» Source records:
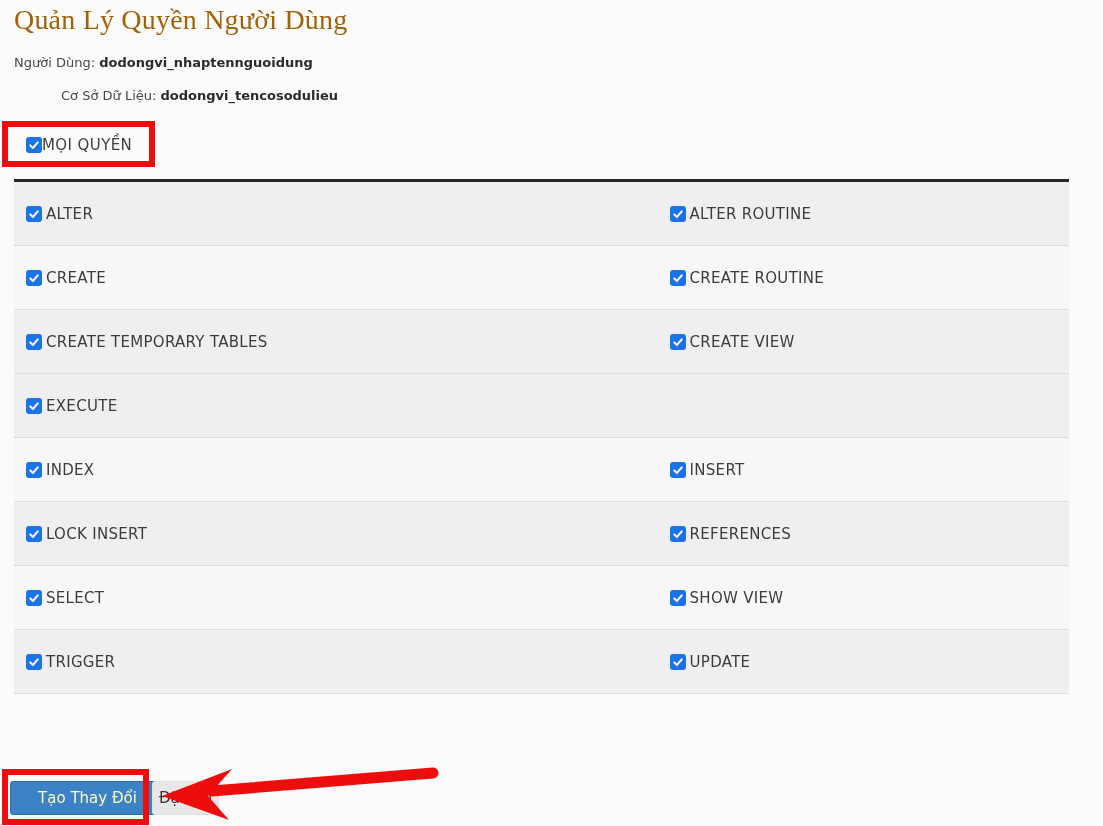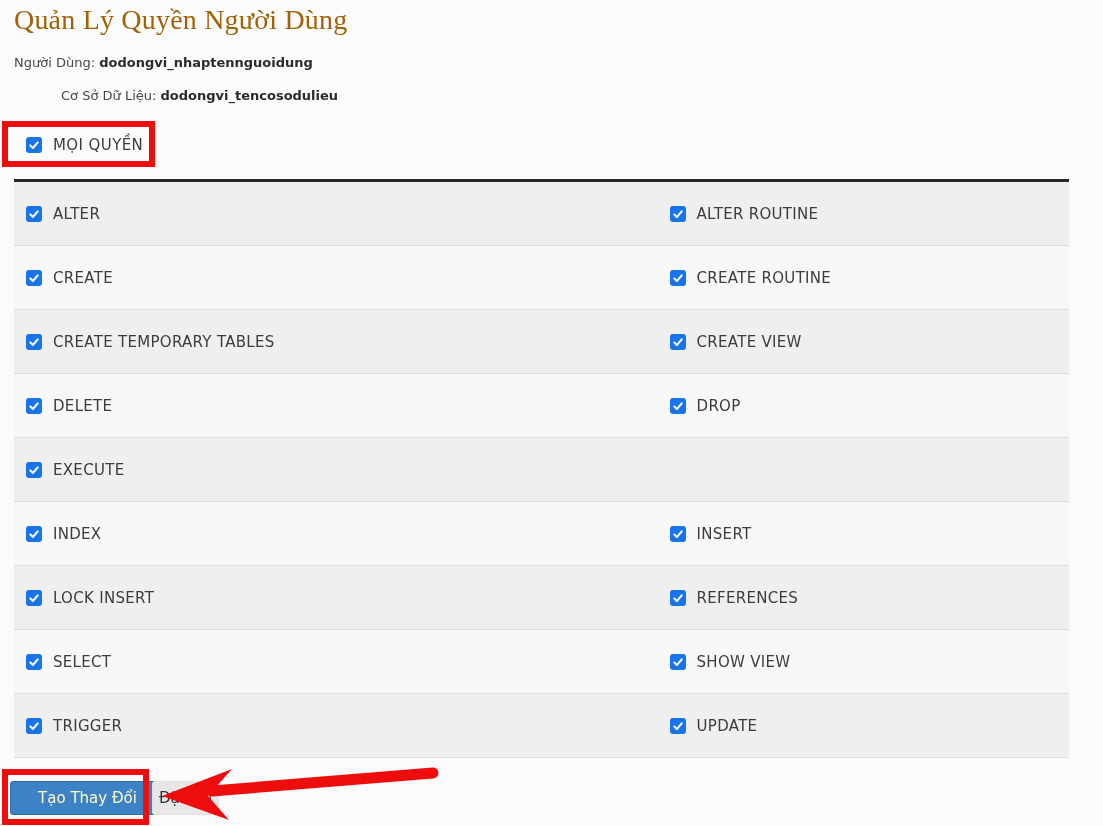--- a/index.html
+++ b/index.html
@@ -40,39 +40,39 @@
   .cb {
     display: inline-flex; align-items: center; justify-content: center;
     width: 16px; height: 16px; flex: 0 0 16px;
     background: #1a73e8; border-radius: 3px;
     cursor: pointer;
   }
   .cb svg { display: block; }
 
   .allpriv-row {
     position: absolute; left: 14px; top: 130px; height: 30px;
-    display: flex; align-items: center; gap: 11px; padding-left: 12px;
+    display: flex; align-items: center; padding-left: 12px;
   }
   .allpriv-label {
     font-size: 15px; color: #3c3c3c; letter-spacing: 0.4px; white-space: nowrap;
   }
 
   
   .priv-table {
     position: absolute; left: 14px; top: 179px; width: 1055px;
     border-top: 3px solid #272727;
   }
   .priv-row {
     display: flex; height: 64px;
     border-bottom: 1px solid #dedede;
   }
   .priv-row.shade { background: #efefef; }
   .priv-row.plain { background: #f7f7f7; }
   .priv-cell {
-    display: flex; align-items: center; gap: 11px;
+    display: flex; align-items: center; gap: 4px;
     padding-left: 12px;
   }
   .priv-cell.left  { width: 61%; }
   .priv-cell.right { width: 39%; }
   .priv-label {
     font-size: 15px; color: #3c3c3c; letter-spacing: 0.3px; white-space: nowrap;
   }
 
   
   .btn {
@@ -170,38 +170,20 @@
     <div class="priv-cell right">
       <span class="cb">
           <svg width="12" height="12" viewBox="0 0 16 16">
             <path d="M3 8.5 6.5 12 13 4.5" stroke="#fff" stroke-width="2.6" fill="none" stroke-linecap="round" stroke-linejoin="round"></path>
           </svg>
         </span>
       <span class="priv-label">CREATE VIEW</span>
     </div>
   </div>
 
-  <div class="priv-row plain">
-    <div class="priv-cell left">
-      <span class="cb">
-          <svg width="12" height="12" viewBox="0 0 16 16">
-            <path d="M3 8.5 6.5 12 13 4.5" stroke="#fff" stroke-width="2.6" fill="none" stroke-linecap="round" stroke-linejoin="round"></path>
-          </svg>
-        </span>
-      <span class="priv-label">DELETE</span>
-    </div>
-    <div class="priv-cell right">
-      <span class="cb">
-          <svg width="12" height="12" viewBox="0 0 16 16">
-            <path d="M3 8.5 6.5 12 13 4.5" stroke="#fff" stroke-width="2.6" fill="none" stroke-linecap="round" stroke-linejoin="round"></path>
-          </svg>
-        </span>
-      <span class="priv-label">DROP</span>
-    </div>
-  </div>
 
   <div class="priv-row shade">
     <div class="priv-cell right">
       <span class="cb">
           <svg width="12" height="12" viewBox="0 0 16 16">
             <path d="M3 8.5 6.5 12 13 4.5" stroke="#fff" stroke-width="2.6" fill="none" stroke-linecap="round" stroke-linejoin="round"></path>
           </svg>
         </span>
       <span class="priv-label">EXECUTE</span>
     </div>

» What this task involves: Using the listing above, show every line that includes the string "white".

» Exercise result:
     font-size: 15px; color: #3c3c3c; letter-spacing: 0.4px; white-space: nowrap;
     font-size: 15px; color: #3c3c3c; letter-spacing: 0.3px; white-space: nowrap;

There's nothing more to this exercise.